▶ [THE PROBLEM] Render each line of the material below as an item in a numbered list, skipping any blank lines and leaving out the pictures.

▶ [RECORDS SUPPLIED]

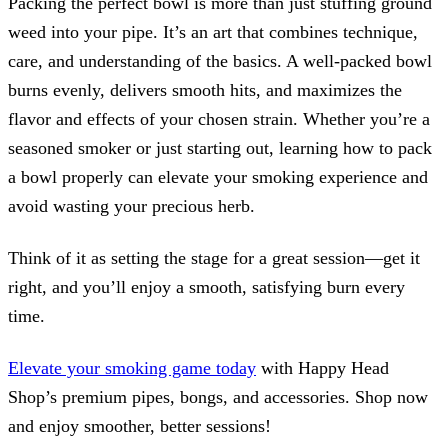
Packing the perfect bowl is more than just stuffing ground
weed into your pipe. It’s an art that combines technique,
care, and understanding of the basics. A well-packed bowl
burns evenly, delivers smooth hits, and maximizes the
flavor and effects of your chosen strain. Whether you’re a
seasoned smoker or just starting out, learning how to pack
a bowl properly can elevate your smoking experience and
avoid wasting your precious herb.
Think of it as setting the stage for a great session—get it
right, and you’ll enjoy a smooth, satisfying burn every
time.
Elevate your smoking game today
with Happy Head
Shop’s premium pipes, bongs, and accessories. Shop now
and enjoy smoother, better sessions!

▶ [ANSWER BELOW]
1. Packing the perfect bowl is more than just stuffing ground
2. weed into your pipe. It’s an art that combines technique,
3. care, and understanding of the basics. A well-packed bowl
4. burns evenly, delivers smooth hits, and maximizes the
5. flavor and effects of your chosen strain. Whether you’re a
6. seasoned smoker or just starting out, learning how to pack
7. a bowl properly can elevate your smoking experience and
8. avoid wasting your precious herb.
9. Think of it as setting the stage for a great session—get it
10. right, and you’ll enjoy a smooth, satisfying burn every
11. time.
12. Elevate your smoking game today
13. with Happy Head
14. Shop’s premium pipes, bongs, and accessories. Shop now
15. and enjoy smoother, better sessions!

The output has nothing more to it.